(Beginning of SUPPLIED MATERIAL)

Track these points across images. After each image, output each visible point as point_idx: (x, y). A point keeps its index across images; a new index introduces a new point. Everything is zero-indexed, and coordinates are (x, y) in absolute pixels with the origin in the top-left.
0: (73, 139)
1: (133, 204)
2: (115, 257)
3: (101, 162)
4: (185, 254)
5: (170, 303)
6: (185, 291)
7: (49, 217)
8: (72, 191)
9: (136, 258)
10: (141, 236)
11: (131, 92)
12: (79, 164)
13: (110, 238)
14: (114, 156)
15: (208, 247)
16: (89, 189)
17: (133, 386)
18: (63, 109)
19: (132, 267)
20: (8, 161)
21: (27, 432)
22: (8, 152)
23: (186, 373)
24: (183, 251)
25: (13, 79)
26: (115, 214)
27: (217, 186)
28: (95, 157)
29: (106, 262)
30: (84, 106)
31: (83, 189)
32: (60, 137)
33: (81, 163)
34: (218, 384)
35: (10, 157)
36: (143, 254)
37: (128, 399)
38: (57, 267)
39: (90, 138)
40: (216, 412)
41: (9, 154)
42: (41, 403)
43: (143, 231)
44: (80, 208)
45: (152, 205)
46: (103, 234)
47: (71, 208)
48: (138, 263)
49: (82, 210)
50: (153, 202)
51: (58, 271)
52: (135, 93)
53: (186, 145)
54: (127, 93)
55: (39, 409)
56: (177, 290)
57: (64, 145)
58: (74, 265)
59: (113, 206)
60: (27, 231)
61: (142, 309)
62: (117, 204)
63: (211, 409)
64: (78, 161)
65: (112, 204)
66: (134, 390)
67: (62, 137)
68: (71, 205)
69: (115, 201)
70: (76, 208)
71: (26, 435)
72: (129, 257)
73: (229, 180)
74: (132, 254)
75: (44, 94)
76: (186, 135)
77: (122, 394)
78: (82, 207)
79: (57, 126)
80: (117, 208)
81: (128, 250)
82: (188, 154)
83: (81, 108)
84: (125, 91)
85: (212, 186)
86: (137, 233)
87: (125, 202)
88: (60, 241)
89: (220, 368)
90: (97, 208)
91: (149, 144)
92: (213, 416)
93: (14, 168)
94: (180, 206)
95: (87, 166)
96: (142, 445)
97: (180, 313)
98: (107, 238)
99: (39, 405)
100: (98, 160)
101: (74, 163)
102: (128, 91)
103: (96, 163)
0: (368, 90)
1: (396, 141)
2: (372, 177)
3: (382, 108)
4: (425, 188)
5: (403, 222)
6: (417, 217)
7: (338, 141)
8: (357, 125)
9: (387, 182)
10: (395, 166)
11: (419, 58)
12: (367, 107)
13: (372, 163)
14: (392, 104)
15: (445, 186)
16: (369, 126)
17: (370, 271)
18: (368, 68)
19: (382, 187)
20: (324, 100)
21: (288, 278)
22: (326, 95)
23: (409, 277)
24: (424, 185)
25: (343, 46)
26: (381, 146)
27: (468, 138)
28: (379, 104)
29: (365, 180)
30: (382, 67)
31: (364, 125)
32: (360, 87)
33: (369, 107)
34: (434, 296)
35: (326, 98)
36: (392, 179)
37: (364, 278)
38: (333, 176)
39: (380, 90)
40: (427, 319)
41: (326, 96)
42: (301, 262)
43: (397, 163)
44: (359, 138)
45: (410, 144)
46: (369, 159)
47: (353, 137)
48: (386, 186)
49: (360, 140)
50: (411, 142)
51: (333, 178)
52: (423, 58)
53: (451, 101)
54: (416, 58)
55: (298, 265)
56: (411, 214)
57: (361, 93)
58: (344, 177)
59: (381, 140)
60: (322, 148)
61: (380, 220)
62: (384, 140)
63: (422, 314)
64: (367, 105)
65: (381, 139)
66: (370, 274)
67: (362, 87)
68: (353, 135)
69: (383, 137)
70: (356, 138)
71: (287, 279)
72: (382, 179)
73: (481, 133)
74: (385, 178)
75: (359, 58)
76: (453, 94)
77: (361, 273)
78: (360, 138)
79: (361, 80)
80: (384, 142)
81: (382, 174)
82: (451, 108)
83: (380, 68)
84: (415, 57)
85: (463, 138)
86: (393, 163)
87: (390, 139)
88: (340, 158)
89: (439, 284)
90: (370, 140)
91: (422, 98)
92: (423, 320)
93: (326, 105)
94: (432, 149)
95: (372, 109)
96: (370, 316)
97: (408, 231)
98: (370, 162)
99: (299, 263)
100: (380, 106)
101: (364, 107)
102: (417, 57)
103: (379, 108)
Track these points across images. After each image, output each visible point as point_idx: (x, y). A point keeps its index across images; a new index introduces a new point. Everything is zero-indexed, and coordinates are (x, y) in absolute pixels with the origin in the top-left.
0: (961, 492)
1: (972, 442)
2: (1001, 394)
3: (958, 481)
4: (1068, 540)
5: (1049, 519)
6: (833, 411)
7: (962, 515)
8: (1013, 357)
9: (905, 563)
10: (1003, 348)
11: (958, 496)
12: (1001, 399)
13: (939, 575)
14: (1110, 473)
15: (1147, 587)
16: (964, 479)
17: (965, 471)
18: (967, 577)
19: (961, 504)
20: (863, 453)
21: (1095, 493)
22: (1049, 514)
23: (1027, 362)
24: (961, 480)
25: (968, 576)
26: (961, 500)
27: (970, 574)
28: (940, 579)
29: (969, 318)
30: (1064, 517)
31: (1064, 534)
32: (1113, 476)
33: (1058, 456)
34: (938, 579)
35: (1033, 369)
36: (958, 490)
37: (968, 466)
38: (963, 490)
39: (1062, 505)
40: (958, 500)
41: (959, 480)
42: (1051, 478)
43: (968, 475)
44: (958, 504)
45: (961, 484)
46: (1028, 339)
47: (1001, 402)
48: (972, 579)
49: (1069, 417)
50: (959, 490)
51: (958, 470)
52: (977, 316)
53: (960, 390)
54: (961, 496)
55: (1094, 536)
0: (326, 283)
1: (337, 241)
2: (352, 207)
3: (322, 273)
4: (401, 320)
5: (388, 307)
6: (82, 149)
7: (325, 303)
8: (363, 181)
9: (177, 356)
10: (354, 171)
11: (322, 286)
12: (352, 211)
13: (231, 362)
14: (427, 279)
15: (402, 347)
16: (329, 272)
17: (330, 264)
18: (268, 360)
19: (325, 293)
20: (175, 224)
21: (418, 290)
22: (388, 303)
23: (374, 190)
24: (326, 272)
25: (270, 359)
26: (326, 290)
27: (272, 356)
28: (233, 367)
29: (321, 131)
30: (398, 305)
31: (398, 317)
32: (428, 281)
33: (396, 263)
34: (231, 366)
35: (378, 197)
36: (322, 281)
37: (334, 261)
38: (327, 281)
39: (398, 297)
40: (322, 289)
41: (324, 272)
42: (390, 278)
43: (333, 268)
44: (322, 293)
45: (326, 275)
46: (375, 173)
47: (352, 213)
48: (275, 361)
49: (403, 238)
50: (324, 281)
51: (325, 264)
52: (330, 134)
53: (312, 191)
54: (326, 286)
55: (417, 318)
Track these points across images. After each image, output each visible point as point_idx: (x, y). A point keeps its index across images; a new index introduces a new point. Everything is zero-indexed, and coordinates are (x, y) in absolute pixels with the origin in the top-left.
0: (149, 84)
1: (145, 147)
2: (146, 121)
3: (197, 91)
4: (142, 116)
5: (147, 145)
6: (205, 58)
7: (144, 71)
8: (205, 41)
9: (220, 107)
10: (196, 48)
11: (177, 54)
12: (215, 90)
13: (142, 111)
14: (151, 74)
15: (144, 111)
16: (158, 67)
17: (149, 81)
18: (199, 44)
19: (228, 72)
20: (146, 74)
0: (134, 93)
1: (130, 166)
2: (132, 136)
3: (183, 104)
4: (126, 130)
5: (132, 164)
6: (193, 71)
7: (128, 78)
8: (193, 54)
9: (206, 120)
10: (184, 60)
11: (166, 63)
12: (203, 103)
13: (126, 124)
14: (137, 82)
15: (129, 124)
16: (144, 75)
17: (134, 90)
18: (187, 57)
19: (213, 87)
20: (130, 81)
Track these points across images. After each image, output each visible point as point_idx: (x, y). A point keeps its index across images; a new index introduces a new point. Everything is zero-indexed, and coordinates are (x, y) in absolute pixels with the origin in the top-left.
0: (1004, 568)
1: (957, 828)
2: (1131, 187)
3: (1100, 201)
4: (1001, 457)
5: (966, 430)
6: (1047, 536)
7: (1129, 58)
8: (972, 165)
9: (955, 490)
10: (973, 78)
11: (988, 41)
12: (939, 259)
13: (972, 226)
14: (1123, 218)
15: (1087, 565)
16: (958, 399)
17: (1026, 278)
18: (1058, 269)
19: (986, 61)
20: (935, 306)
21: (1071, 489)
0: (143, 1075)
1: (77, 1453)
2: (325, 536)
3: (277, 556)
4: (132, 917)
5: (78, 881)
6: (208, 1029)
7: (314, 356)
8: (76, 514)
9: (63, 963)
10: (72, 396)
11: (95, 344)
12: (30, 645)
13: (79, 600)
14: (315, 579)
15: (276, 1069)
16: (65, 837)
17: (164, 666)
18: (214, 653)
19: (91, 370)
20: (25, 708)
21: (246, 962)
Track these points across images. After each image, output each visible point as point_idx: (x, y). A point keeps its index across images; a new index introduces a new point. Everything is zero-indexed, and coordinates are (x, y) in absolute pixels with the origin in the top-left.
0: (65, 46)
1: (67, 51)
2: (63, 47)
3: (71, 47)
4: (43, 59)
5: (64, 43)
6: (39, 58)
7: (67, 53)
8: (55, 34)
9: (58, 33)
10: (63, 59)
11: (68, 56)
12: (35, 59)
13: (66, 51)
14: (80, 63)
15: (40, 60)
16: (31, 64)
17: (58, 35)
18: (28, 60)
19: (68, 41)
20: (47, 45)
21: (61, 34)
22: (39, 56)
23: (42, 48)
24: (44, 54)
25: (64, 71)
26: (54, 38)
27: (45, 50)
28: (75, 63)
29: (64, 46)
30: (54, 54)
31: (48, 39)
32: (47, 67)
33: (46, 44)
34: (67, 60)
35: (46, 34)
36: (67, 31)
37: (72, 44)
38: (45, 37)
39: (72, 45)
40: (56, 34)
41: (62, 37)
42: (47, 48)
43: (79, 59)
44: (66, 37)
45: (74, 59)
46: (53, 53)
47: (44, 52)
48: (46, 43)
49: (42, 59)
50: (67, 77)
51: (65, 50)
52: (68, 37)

(End of SUPPLIED MATERIAL)

## PROBLEM
Give every row from the start of the rows through the one containing "66: (134, 390)", inclusive, as a JSON list of strings with one string per row and blank lines left out.

## OUTPUT OF THE EXERCISE
[
  "Track these points across images. After each image, output each visible point as point_idx: (x, y). A point keeps its index across images; a new index introduces a new point. Everything is zero-indexed, and coordinates are (x, y) in absolute pixels with the origin in the top-left.",
  "0: (73, 139)",
  "1: (133, 204)",
  "2: (115, 257)",
  "3: (101, 162)",
  "4: (185, 254)",
  "5: (170, 303)",
  "6: (185, 291)",
  "7: (49, 217)",
  "8: (72, 191)",
  "9: (136, 258)",
  "10: (141, 236)",
  "11: (131, 92)",
  "12: (79, 164)",
  "13: (110, 238)",
  "14: (114, 156)",
  "15: (208, 247)",
  "16: (89, 189)",
  "17: (133, 386)",
  "18: (63, 109)",
  "19: (132, 267)",
  "20: (8, 161)",
  "21: (27, 432)",
  "22: (8, 152)",
  "23: (186, 373)",
  "24: (183, 251)",
  "25: (13, 79)",
  "26: (115, 214)",
  "27: (217, 186)",
  "28: (95, 157)",
  "29: (106, 262)",
  "30: (84, 106)",
  "31: (83, 189)",
  "32: (60, 137)",
  "33: (81, 163)",
  "34: (218, 384)",
  "35: (10, 157)",
  "36: (143, 254)",
  "37: (128, 399)",
  "38: (57, 267)",
  "39: (90, 138)",
  "40: (216, 412)",
  "41: (9, 154)",
  "42: (41, 403)",
  "43: (143, 231)",
  "44: (80, 208)",
  "45: (152, 205)",
  "46: (103, 234)",
  "47: (71, 208)",
  "48: (138, 263)",
  "49: (82, 210)",
  "50: (153, 202)",
  "51: (58, 271)",
  "52: (135, 93)",
  "53: (186, 145)",
  "54: (127, 93)",
  "55: (39, 409)",
  "56: (177, 290)",
  "57: (64, 145)",
  "58: (74, 265)",
  "59: (113, 206)",
  "60: (27, 231)",
  "61: (142, 309)",
  "62: (117, 204)",
  "63: (211, 409)",
  "64: (78, 161)",
  "65: (112, 204)",
  "66: (134, 390)"
]